• Recap

    James Ots10/27/2018 at 21:43 0 comments

    The original Line 6 Floorboard was a pedal board which worked with the older Line 6 products, including the Flextone II which I have, and the older POD units. It has 8 foot switches, two pedals and a three digit LED display. It connects to the amp via a Cat 5 network cable, but it uses its own, largely analogue protocol for communication. The Floorboard is powered by the amp, which sends 5V DC over the cable.

    At some point they switched to a new controller called the FBV, which still uses a Cat 5 cable, but communicates digitally using, if I remember correctly, something like RS485 or 422. They also switched to using 8V. (At least, that's what I'm getting from my POD 2.0, but perhaps it's intended to be 9V?)

    When I bought my POD 2.0 I had expected it to work with the Floorboard, as I thought they switched to using the FBV connection for the next POD, but it turned out that older POD 2.0s have a 'pedal' connection (for Floorboards), while newer ones, like the one I ended up with, have an FBV connection.

    Fortunately, I was able to find a few places on the internet which had bits of information about how the connections work, with various degrees of accuracy. I also examined the inside of the Floorboard and the POD, which gave a few other clues about how things worked, and I was able to put together an Arduino circuit which eventually was able to do a pretty good job of converting the signals between the two protocols. I used a MAX489E for the RS485 connection, and an L7805 to drop the 8V power from the POD to 5V for the Floorboard and the Arduino, so that no external power is needed. I also added a 2x16 character LCD display which can show the current patch name.

    The circuit started out as an Arduino board, with the extra components on a breadboard. I then moved the AVR chip and crystal onto the breadboard as well, and when that worked I made the whole thing on stripboard. It currently sits inside a cardboard box, with a few slots cut above the voltage regulator to stop it overheating. I tested it for a couple of hours to see if it would get too hot and set the thing alight, but it actually stays at a fairly reasonable temperature. I probably wouldn't want to gig with it in this state though! At some point I'll probably get it put onto a PCB, and either find a suitable case or 3D print one.

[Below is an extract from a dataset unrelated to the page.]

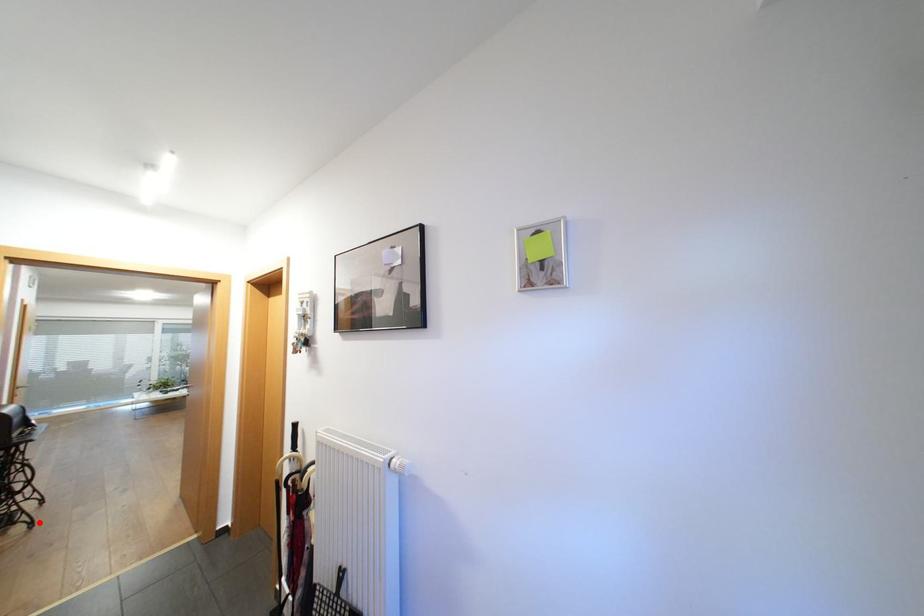
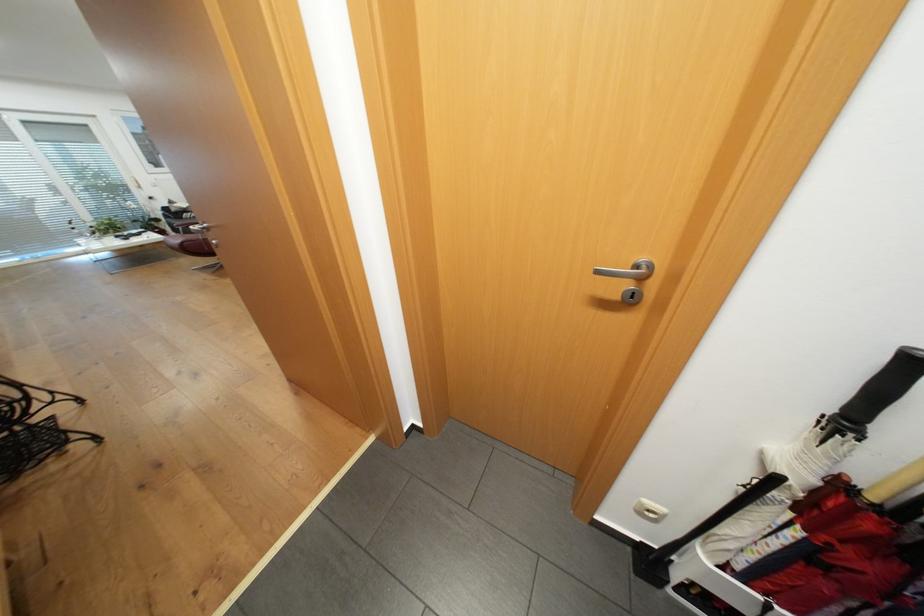
Question: I am providing you with two images of the same scene from different viewpoints. Image1 has a red point marked. In image2, the corresponding 3D location appears at what relative position? Reply with the corresponding letter.

Choices:
 (A) Closer
 (B) Farther

Answer: (A)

    But before that, I have some more development to do, as I now have a Flextone III amp, which uses the FBV protocol, but which uses more commands (and probably expects more responses) which my software doesn't support yet. So I have to resurrect my debugging version of the software (or re-write it if I can't find the original now) and do some more tracing and trial and error, until I can get it to play happily with the Flextone III.